8. Jatuh?

6.7K 668 167
                                    

Vegi dan Lova yang terkejut dengan kedatangan Pak Kumis secara tiba-tiba, langsung membungkam mulut mereka.

"Hari ini kita belajar tentang karya sastra. Bapak akan mengambil materi yang paling simpel, yaitu puisi. Bapak tidak akan menjelaskan apapun, karena kalian yang langsung praktek," ucap Pak Kumis jelas.

Semua yang ada di kelas itu semakin menajamkan pendengarannya. Jantung mereka bergemuruh hebat. Takut-takut Pak Kumis akan menyuruh mereka melakukan sesuatu yang sulit dan diluar nalar manusia.

"Bapak beri kalian waktu lima menit untuk membuat sebuah puisi. Temanya saya yang tentukan. Berhubung hari ini adalah hari jadi pernikahan saya, jadi temanya adalah tentang cinta. Kalian semua pasti pernah jatuh cinta, sehingga tidak ada alasan untuk tidak membuatnya. Lima menit dimulai dari sekarang." Pak Kumis menyilangkan tangannya di depan dada. Menatap datar pada murid-muridnya.

Semua murid langsung bergerak heboh. Rata-rata mereka menulis dengan kilat di buku catatan, lalu merobek halaman buku itu, membacanya lagi, dan akan meremas kertasnya jika hasil yang diperoleh tidak memuaskan. Lima menit bukan waktu yang lama. Itu singkat, bahkan sangat singkat.

"Tiga menit lagi," kata Pak Kumis.

Mereka semakin kalang kabut mendengar perkataan Pak Kumis. Mereka merasa seperti sedang berada di sebuah kompetisi. Ada yang memejamkan mata mencari inspirasi.
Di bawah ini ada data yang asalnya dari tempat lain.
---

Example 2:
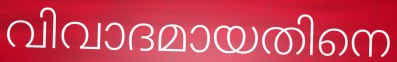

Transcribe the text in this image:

വിവാദമായതിനെ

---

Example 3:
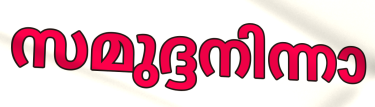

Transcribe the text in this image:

സമുദ്ദനിന്നാ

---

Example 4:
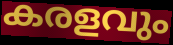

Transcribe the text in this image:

കരളവും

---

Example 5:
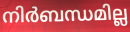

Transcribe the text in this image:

നിർബന്ധമില്ല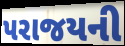
પરાજયની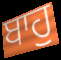
ਬਾਹੁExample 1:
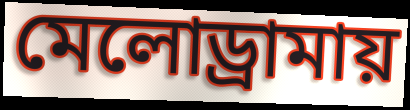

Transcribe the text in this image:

মেলোড্রামায়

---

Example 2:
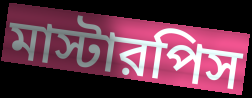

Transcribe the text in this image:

মাস্টারপিস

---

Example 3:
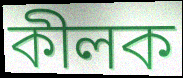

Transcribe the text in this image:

কীলক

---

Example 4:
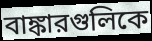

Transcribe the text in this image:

বাঙ্কারগুলিকে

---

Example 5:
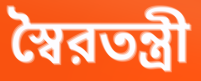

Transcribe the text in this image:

স্বৈরতন্ত্রী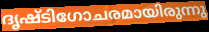
ദൃഷ്ടിഗോചരമായിരുന്നുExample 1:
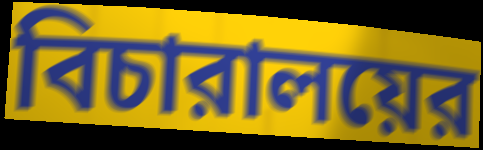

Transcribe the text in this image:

বিচারালয়ের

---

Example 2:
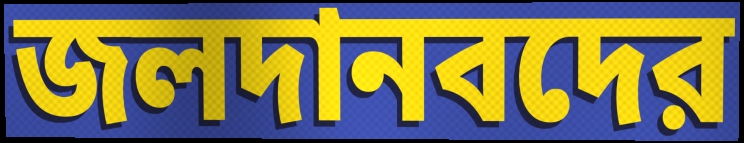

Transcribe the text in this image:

জলদানবদের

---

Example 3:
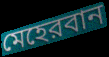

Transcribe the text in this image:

মেহেরবান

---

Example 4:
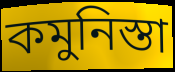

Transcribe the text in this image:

কমুনিস্তা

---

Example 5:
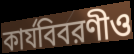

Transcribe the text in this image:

কার্যবিবরণীও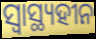
ସ୍ୱାସ୍ଥ୍ୟହୀନ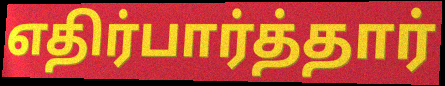
எதிர்பார்த்தார்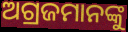
ଅଗ୍ରଜମାନଙ୍କୁ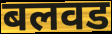
बलवड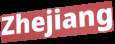
Zhejiang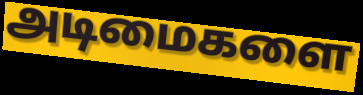
அடிமைகளைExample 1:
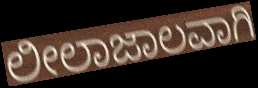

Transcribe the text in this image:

ಲೀಲಾಜಾಲವಾಗಿ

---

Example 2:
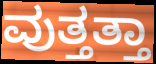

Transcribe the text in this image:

ವುತ್ತತ್ತಾ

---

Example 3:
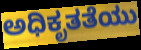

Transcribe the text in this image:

ಅಧಿಕೃತತೆಯು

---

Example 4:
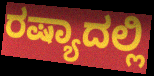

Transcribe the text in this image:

ರಷ್ಯಾದಲ್ಲಿ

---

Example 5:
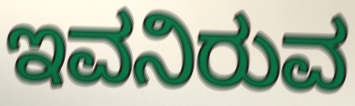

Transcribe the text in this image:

ಇವನಿರುವ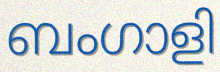
ബംഗാളിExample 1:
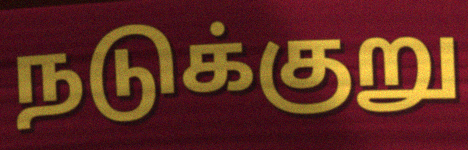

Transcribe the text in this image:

நடுக்குறு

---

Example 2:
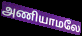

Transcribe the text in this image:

அணியாமலே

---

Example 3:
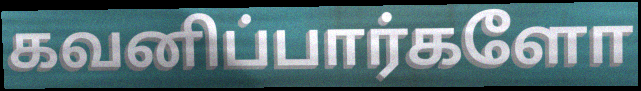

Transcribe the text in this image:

கவனிப்பார்களோ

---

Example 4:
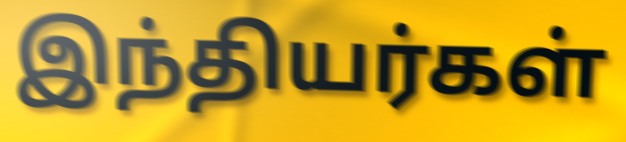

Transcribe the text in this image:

Ada yang sedang komat-kamit seperti mengucapkan sebuah mantra. Ada yang mengamati kumis Pak Kumis dengan seksama untuk dapat merangkai kata demi kata. Ada juga yang mengupil untuk mendapatkan sebuah ide yang luar biasa.

"Sudah cukup. Waktunya habis. Bapak akan menunjuk acak, siapa yang akan membacakan puisinya pertama kali."

Dengan perkataan Pak Kumis tadi, hancurlah harapan mereka untuk membuat sebuah puisi yang indah dengan susunan kata yang pas. Mereka semua pasrah. Tapi, tidak dengan Lova dan Vegi. Mereka berdua terlihat tenang, tidak seperti yang lainnya.

"Sebelum membacakan puisi kalian nanti, sebutkan juga kepada siapa kalian menunjukkan isi puisi itu. Dan karena tadi Vegi dan Lova ribut, jadi, salah satu diantara kalian tampil lebih dulu."

Semua murid--kecuali Vegi dan Lova-- menghembuskan napas lega. Beruntung karena bukan mereka yang akan menampilkan puisinya.

Vegi yang maju ke depan kelas lebih dulu. Otomatis Lova mendapat giliran kedua. Semuanya menatap Vegi penasaran. Mereka berusaha menebak, kira-kira kepada siapa puisi yang most wanted mereka buat itu dedikasikan.

Vegi tersenyum begitu lebar. "Puisi ini saya ciptakan tanpa ada paksaan sedikitpun. Ditambah dengan lumuran benih-benih cinta. Puisi ini adalah tentang curahan hati seorang remaja yang mungkin tengah jatuh cinta. Puisi ini dikarang sendiri oleh laki-laki paling tampan sejagad raya, bumi, beserta isinya. Terinspirasi dari seseorang yang telah membuat hati saya seakan berbicara dan berdetak melenceng dari irama. Pu—"

"Jangan banyak bicara. Langsung dibaca. Kamu menghabiskan waktu saja," potong Pak Kumis cepat.

"Baiklah. Puisi ini saya persembahkan kepada seseorang yang duduk sebangku dengan saya. Seorang perempuan berwajah cantik dengan penampilan yang dapat memukau siapapun yang menatapnya. Untuk dia, untuk ratu saya, Lovanes Cessira."

Mendengar namanya disebut, wajah Lova langsung memerah sempurna. Dan teman-temannya kembali menggoda Lova dengan siulan mereka. Beberapa murid perempuan menatap Lova tidak suka. Mungkin, mereka merasa iri karena Vegi mempersembahkan puisinya kepada Lova, bukannya mereka.